Despite L.A. storms, region will still be parched, fire-prone
Even as Los Angeles wades through the middle of one of the wettest periods in at least two years, public officials and weather forecasters say it will do little to catch the region up on one of the driest rain seasons on record, and may not decrease fire danger much at all.
“Although Los Angeles County is expected to receive some significant rainfall ... our region is still in a drought and fire danger remains high,” Supervisor Michael D. Antonovich said in a news release this week.
Angelenos have, in many ways, embraced these storm systems as necessary for a parched region that has been bound by dry, summer-like conditions during what is supposed to be its rainy season.
Prior to the current weather systems, just 1.2 inches of rain had been recorded in the region since July 1, the start of the rain-measuring year. The average for this point in the season is about 10.45 inches.
“We’re so far behind right now that it would take several of these storms to bring us up,” said meteorologist Kathy Hoxsie of the National Weather Service in Oxnard.

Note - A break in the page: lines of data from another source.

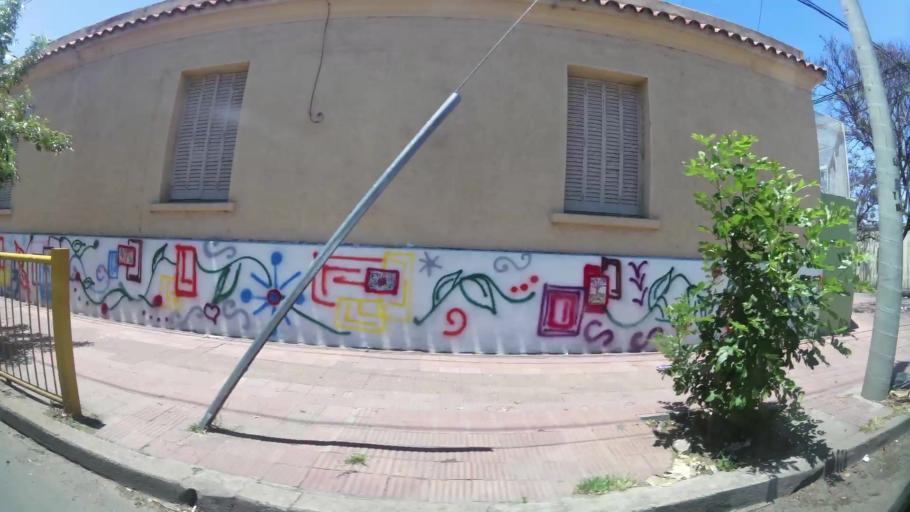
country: AR
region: Cordoba
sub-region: Departamento de Capital
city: Cordoba
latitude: -31.3955
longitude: -64.2137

The long-term forecast does call for a storm system possible in Northern California, which could mean another event in L.A. if it makes it way south. But even that system would likely do little to sustain the levels of moisture fire authorities hope for.

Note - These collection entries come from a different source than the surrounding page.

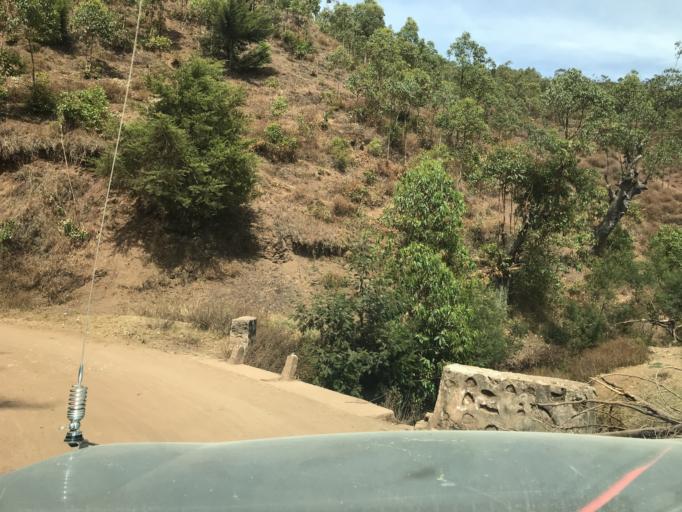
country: TL
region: Ainaro
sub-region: Ainaro
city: Ainaro
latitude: -8.8909
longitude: 125.5178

“It reduces the problem for the short period, those fuels that are typically the ones that will fire off and get things started will be too moist ... but it won’t take very long for those to dry out again,” Hoxsie said, referring to vegetation made tinder dry by the prolonged dry spell.
“This will improve the short-term fuel moisture.... In the short run they’ll be harder to burn, but if we go on another, even weeklong drying session, those fuels will be back to where they were,” she added.
Los Angeles County Fire Department Inspector Tony Akins had a similar view.
“This rain coming in will help that [fuel moisture level] tremendously,” he said. “However, it’s not at a point yet where we can say three or four days of rain will” make a radical change.
The relatively weak rain storm that passed through Los Angeles County on Thursday was expected to be followed by a much stronger one Friday, bringing with it the threat of debris flows and flooding.
But with the region not out of the wildfire woods, Antonovich announced that the lease for two CL-415 Super Scoopers from Quebec -- which can each carry 1,620 gallons of water and fly three hours before refueling -- had been extended through March 15.
“In addition to County Fire’s own aerial fleet, the Super Scoopers are powerful tools to protect life and property,” Antonovich said.